Figure 5. RuvC-treatment Resolves Both Intersister and Interhomolog Joint Molecules, but Only Intersister Joint Molecules Are Resolved to Linear Forms by Mild Heat-treatment

(A) DNA isolated 5 hr after meiotic induction of strain GP5082 (mus81Δ) was digested either with PvuII alone (upper panel) or with PvuII, PmlI, and XbaI (lower panel), treated with RuvC (+) or left untreated (−), separated by gel electrophoresis in two dimensions, Southern blotted, and probed for mbs1. Black arrows indicate intersister and interhomolog JM species. (B) DNA isolated 5 hr after meiotic induction of strain GP5082 (mus81Δ) was digested with PvuII, PmlI, and XbaI, separated by gel electrophoresis in the first dimension, heated to 65° or left at 4°, separated in the second dimension, and analyzed as in A. (C) Two distinct, stable DNA structures are formed by branch migration of a single HJ in an interhomolog joint molecule. Branch migration of a single HJ to the right (top) or left (bottom) stops when a Y junction is formed. These two structures should be unable to reverse due to high activation energy and, despite having the same mass, are expected to separate upon 2D gel electrophoresis because of their different shapes Branch migration of a double HJ in either direction generates separate linear molecules; only rightward branch migration is shown.

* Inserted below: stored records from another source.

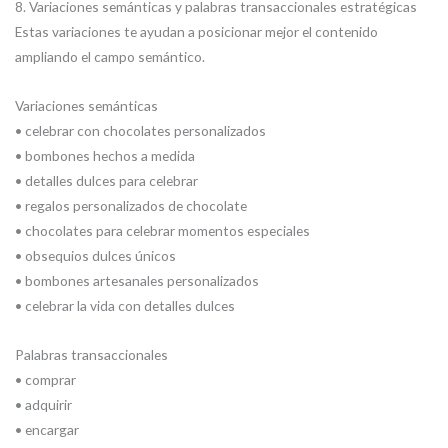
8. Variaciones semánticas y palabras transaccionales estratégicas
Estas variaciones te ayudan a posicionar mejor el contenido
ampliando el campo semántico.
Variaciones semánticas
• celebrar con chocolates personalizados
• bombones hechos a medida
• detalles dulces para celebrar
• regalos personalizados de chocolate
• chocolates para celebrar momentos especiales
• obsequios dulces únicos
• bombones artesanales personalizados
• celebrar la vida con detalles dulces
Palabras transaccionales
• comprar
• adquirir
• encargar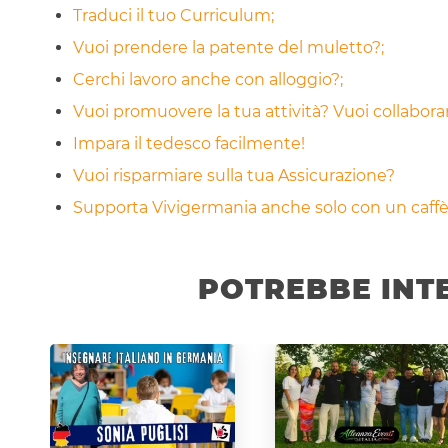
Traduci il tuo Curriculum;
Vuoi prendere la patente del muletto?;
Cerchi lavoro anche con alloggio?;
Vuoi promuovere la tua attività? Vuoi collabor
Impara il tedesco facilmente!
Vuoi risparmiare sulla tua Assicurazione?
Supporta Vivigermania anche solo con un caffè!
POTREBBE INT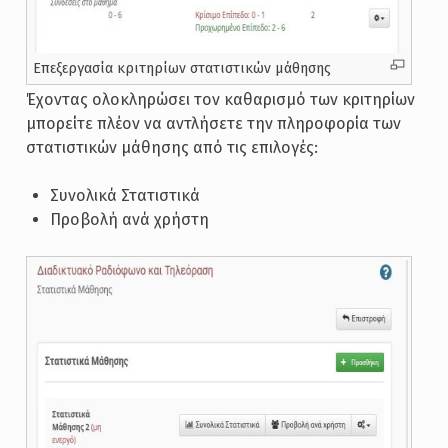
Επεξεργασία κριτηρίων στατιστικών μάθησης
Έχοντας ολοκληρώσει τον καθαρισμό των κριτηρίων
μπορείτε πλέον να αντλήσετε την πληροφορία των
στατιστικών μάθησης από τις επιλογές:
Συνολικά Στατιστικά
Προβολή ανά χρήστη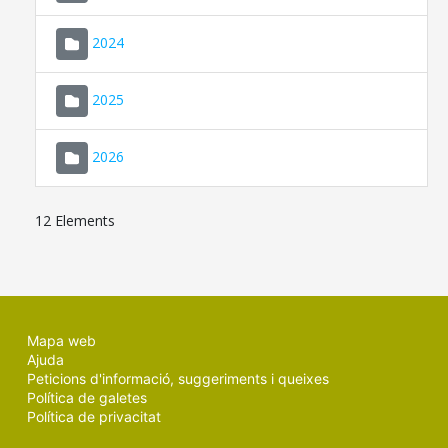
2024
2025
2026
12 Elements
Mapa web
Ajuda
Peticions d'informació, suggeriments i queixes
Política de galetes
Política de privacitat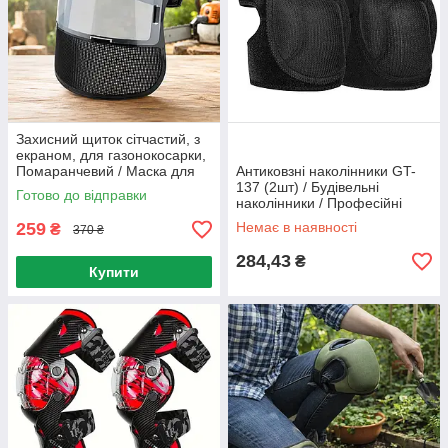
Захисний щиток сітчастий, з
екраном, для газонокосарки,
Помаранчевий / Маска для
Антиковзні наколінники GT-
тримера / Захисний лицьовий
137 (2шт) / Будівельні
Готово до відправки
щиток з сіткою
наколінники / Професійні
наколінники
259
Немає в наявності
₴
370 ₴
284,43
₴
Купити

Figure 6. S. pombe Recombination Joint Molecules Contain Single Holliday Junctions

(A) Electron micrographs of HJ-containing molecules isolated from S. pombe strains GP5082 (mus81Δ) (main picture and three upper right) and GP5086 (rec12⁺ mus81⁺) (bottom right) 5 hr after meiotic induction. Note the partially denatured (open centered) HJs in the left and third (from top) right panels. Scale bars are 0.2 μm. (B) Electron micrographs of HJ-containing molecules isolated from S. cerevisiae strains NHY1226 (SPO11 MUS81 ndt80) and NHY1296 (SPO11 MUS81 NDT80) 4.5 hr after meiotic induction. Note the separate (double) HJs in the left and middle right panels and the fused (double) HJs in the upper and lower right panels. Scale bars are 0.2 μm.